Many Americans in their mid-60s to early 70s are entering retirement with a mix of savings, Social Security income, and changing spending.

Among those with retirement accounts, the median balance was $200,000—the highest of any age group.

At this stage of life, financial stability depends on coordinating income, withdrawals, and long-term expenses throughout retirement.

People ages 65 to 74 sit at a financial crossroads: Many have reached their highest net worth even as their incomes begin to fall with retirement.

According to the Federal Reserve’s Survey of Consumer Finances, 51% of households in their mid-60s to early 70s had money in retirement-specific accounts in 2022, the most recent year available. That’s the highest percentage for this age range since 2007, but lower than what most younger age groups reported, with the exception of those under 35.

The lower participation rate among older households is likely due to several factors, according to Mindy Yu, senior director of investing at Betterment. It “may reflect a natural drawdown of assets in retirement, as well as the possibility that older generations were more likely to rely on pension plans, which are not included in this dataset.”

By contrast, younger households have benefited from greater access to retirement savings plans and more education around investing early, she said.

Americans ages 65–74 are often at a turning point financially, with income declining as retirement begins and savings being withdrawn. Flexibility and realistic expectations are important at this stage as you plan spending for a retirement with an uncertain time horizon.

For those in their mid-60s to early 70s who reported having retirement accounts in 2022, the median balance was $200,000. That figure is well above the balances reported by other age groups. (Medians are used here instead of averages to reduce the influence of exceptionally high or low balances.)

“For households still holding retirement accounts (at this age), median wealth rose meaningfully through 2022,” said Eric Ludwig, director of the Center for Retirement Income at The American College of Financial Services. However, inequality widened: “Some retirees are very well positioned; others are drawing down with little margin for error,” he said.

But at this stage, drawing comparisons among peers is less valuable than understanding whether your income sources and withdrawals can support your spending throughout retirement. “Success is less about how much is saved and more about how well assets are coordinated with spending, taxes, and withdrawal rules,” Ludwig said.

Shifting from saving for retirement to spending in retirement can be a challenge. “You’ve trained yourself for 30 or 40 years to save, to defer, to accumulate,” Ludwig said. “Then one day someone tells you to reverse course and spend.”

For many people in their late 60s and early 70s, spending decisions are shaped not just by savings levels but by uncertainty around rising healthcare costs, longevity, and how expenses may change over time. Social Security can be one source of predictable income, but it’s not meant to cover all of your expenses. Yu said savings in a 401(k) or IRA can provide additional flexibility to help navigate unexpected costs or market shifts.

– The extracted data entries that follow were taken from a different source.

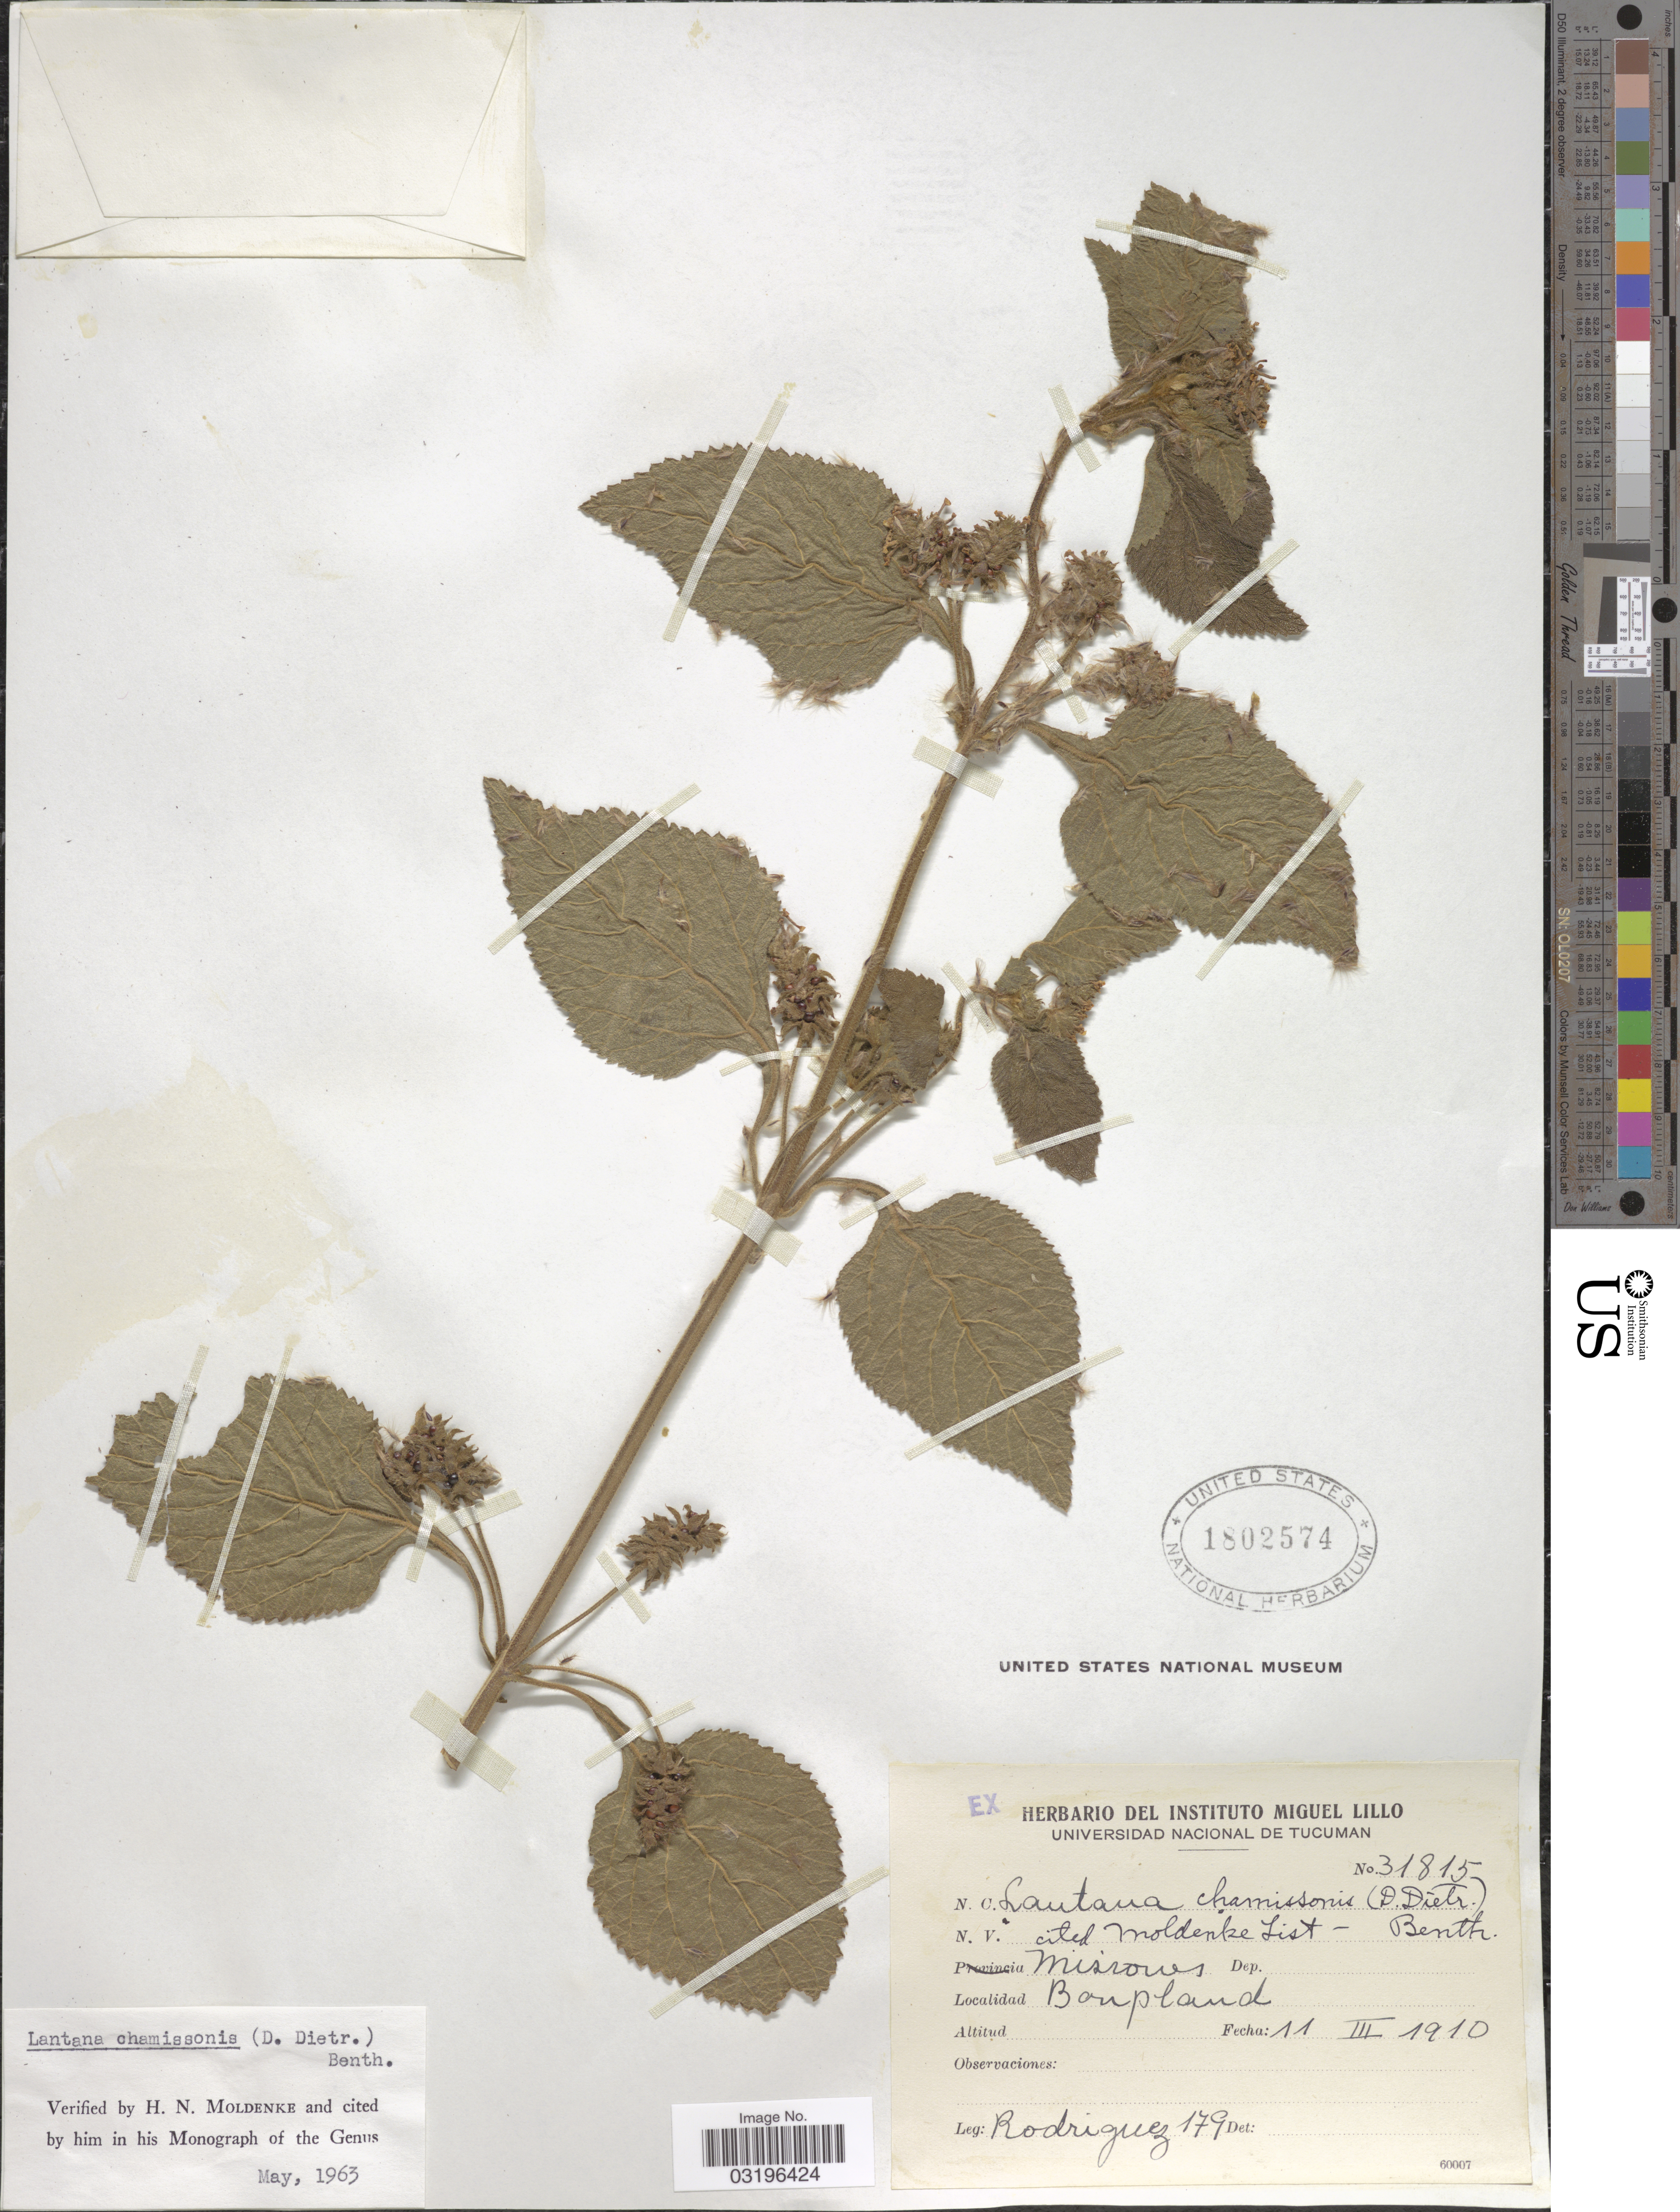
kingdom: Plantae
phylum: Tracheophyta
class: Magnoliopsida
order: Lamiales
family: Verbenaceae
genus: Lantana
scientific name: Lantana chamissonis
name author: Benth. ex B.D. Jacks.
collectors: Rodriguez, --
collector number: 179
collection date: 1910-03-11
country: Argentina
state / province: Misiones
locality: Bonpland.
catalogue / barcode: US 1802574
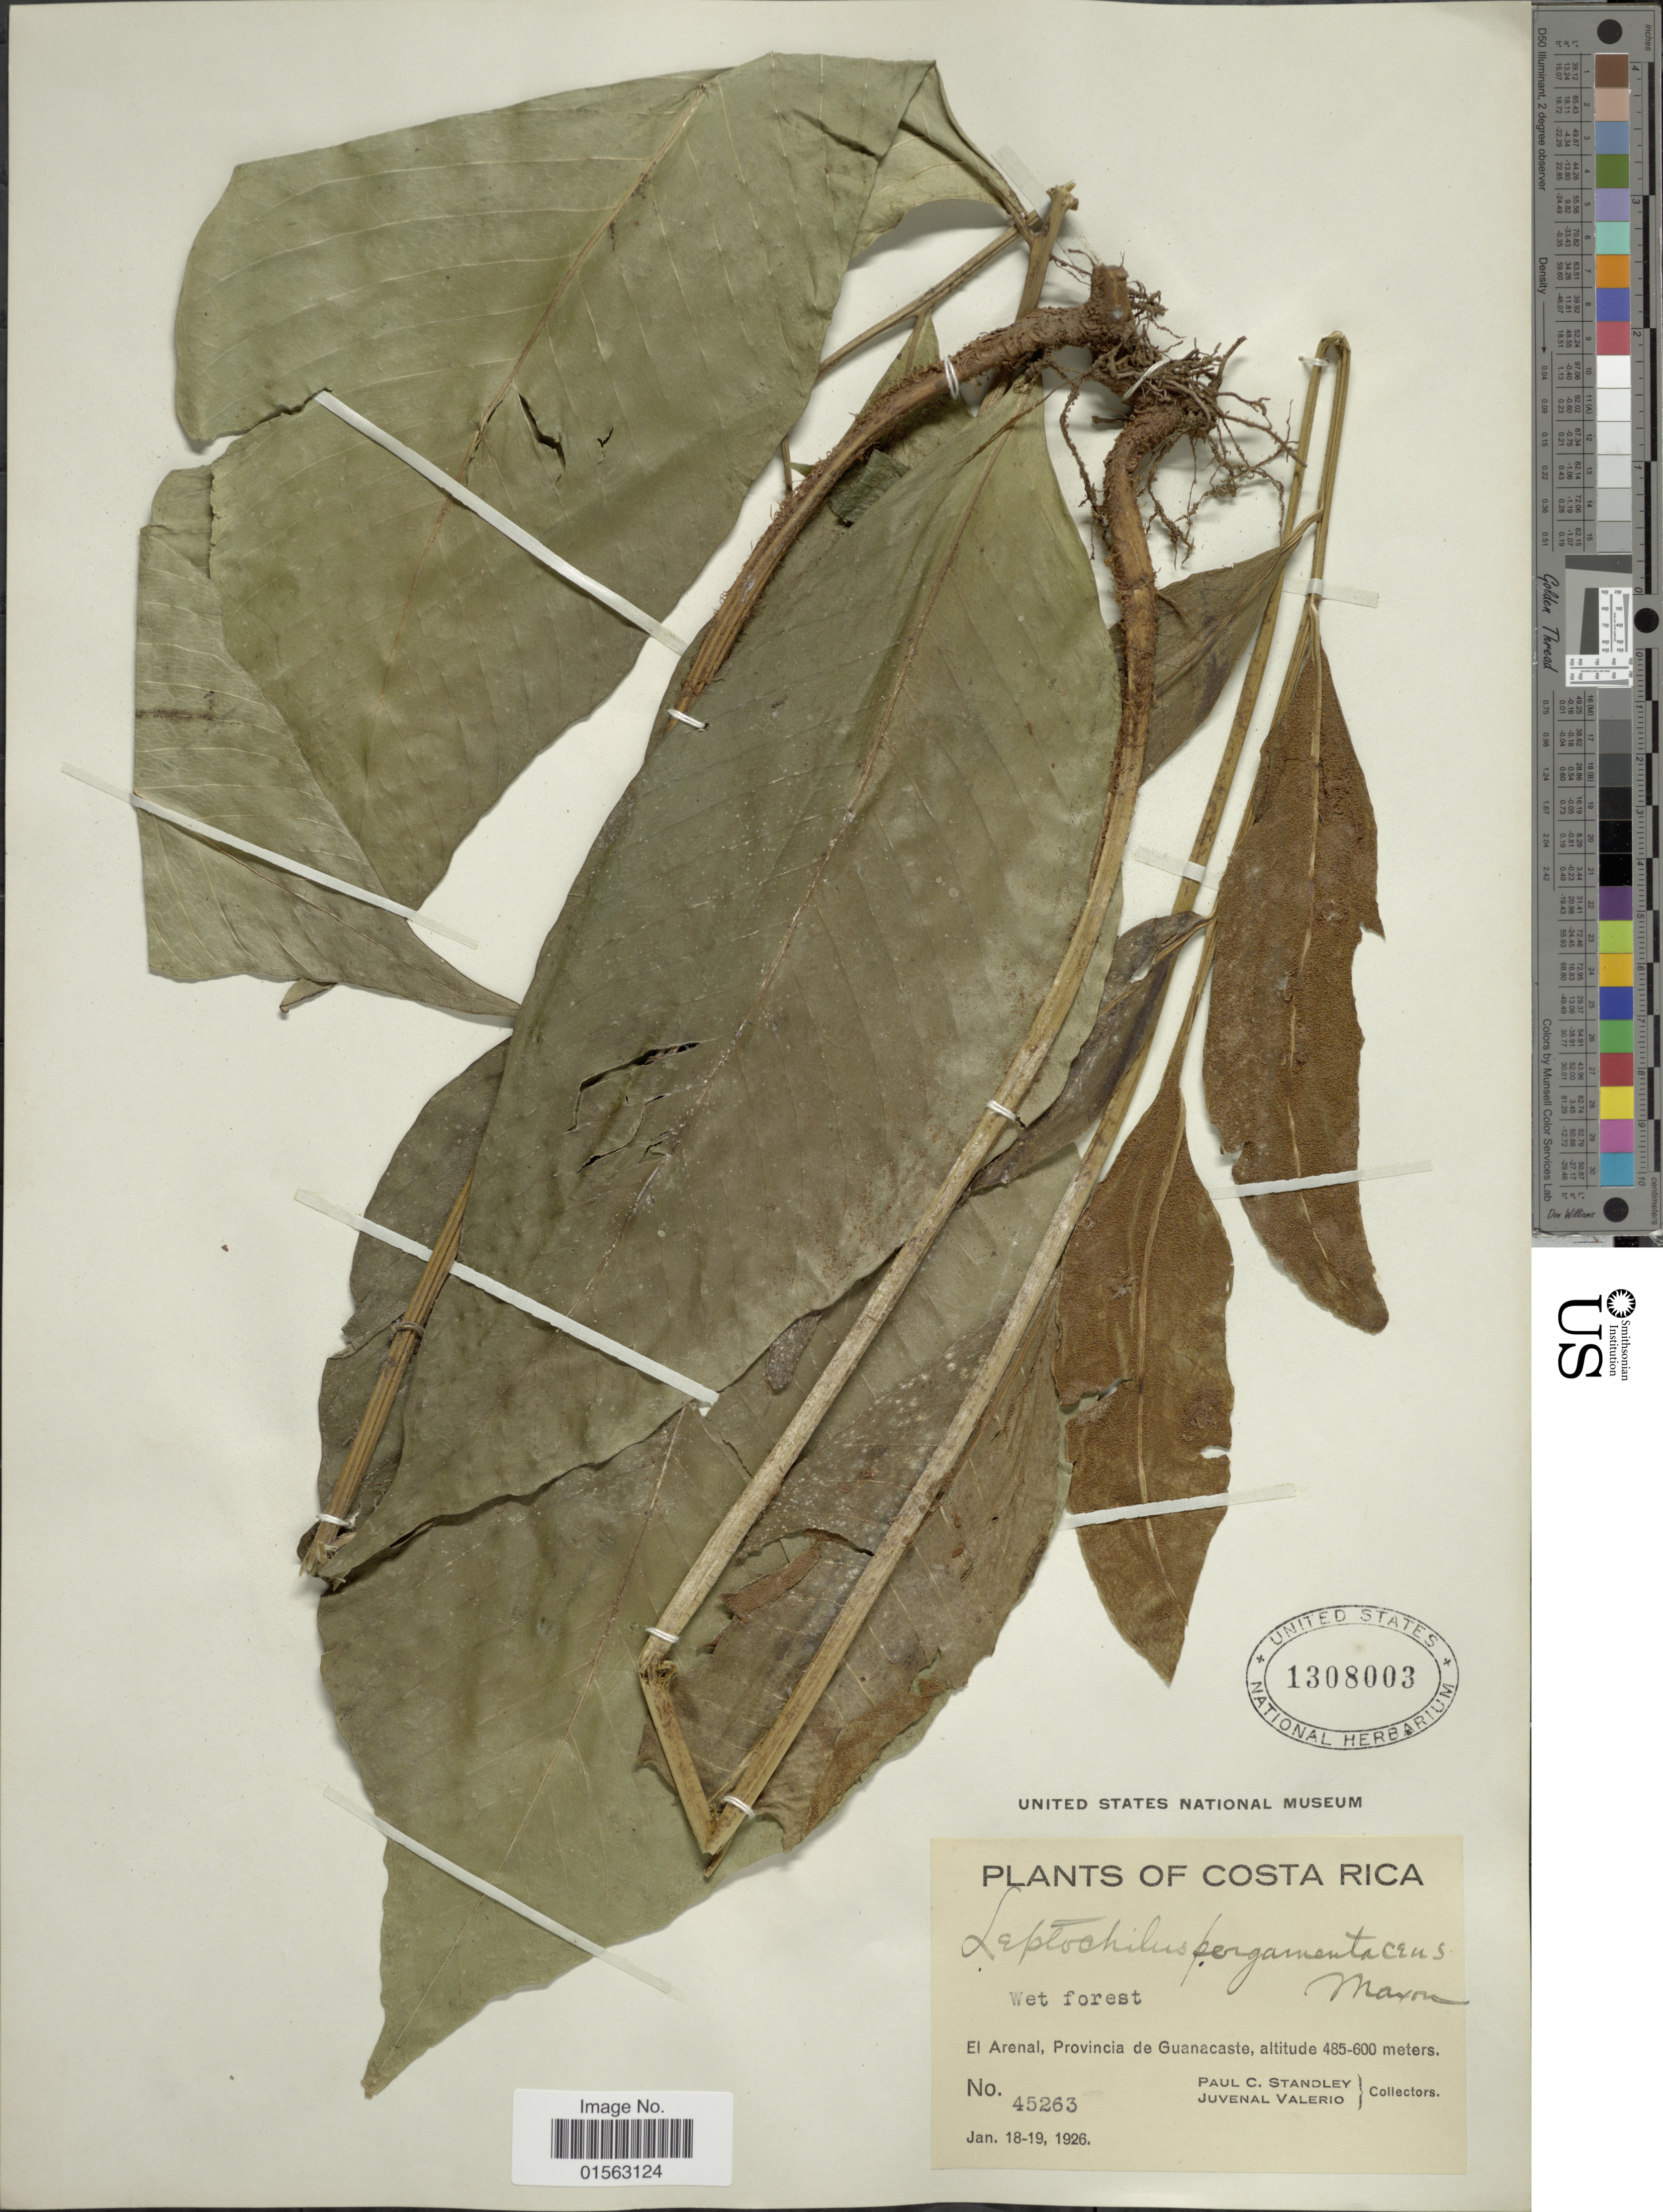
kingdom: Plantae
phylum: Tracheophyta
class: Polypodiopsida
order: Polypodiales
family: Dryopteridaceae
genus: Mickelia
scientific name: Mickelia pergamentacea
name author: (Maxon) R.C. Moran et al.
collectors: P. C. Standley & J. Valerio R.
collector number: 45263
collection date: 1926-01-18/1926-01-19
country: Costa Rica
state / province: Guanacaste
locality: Costa Rica, El Arenal, Provincia de Guanacaste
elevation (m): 485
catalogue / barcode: US 1308003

But how much can you spend when you don’t know how many years your savings need to last? Broad retirement models suggest people can often spend more than they expect, Ludwig said, but no calculator can say what “enough” is.

He offered this recommendation: Give yourself permission to spend on things that create memories in the earlier years of retirement, when you might want to do something adventurous like “hike Patagonia or bicycle through Vietnam.”

“The 85-year-old version of you won’t regret the trip you took at 65,” he said. “They’ll only regret the trip you didn’t take because you were afraid of a spreadsheet.”

For many households in this age range, short-term decisions—how much to spend, when to adjust, and how to balance security with meaningful experiences—will be what matters most for their financial health in retirement.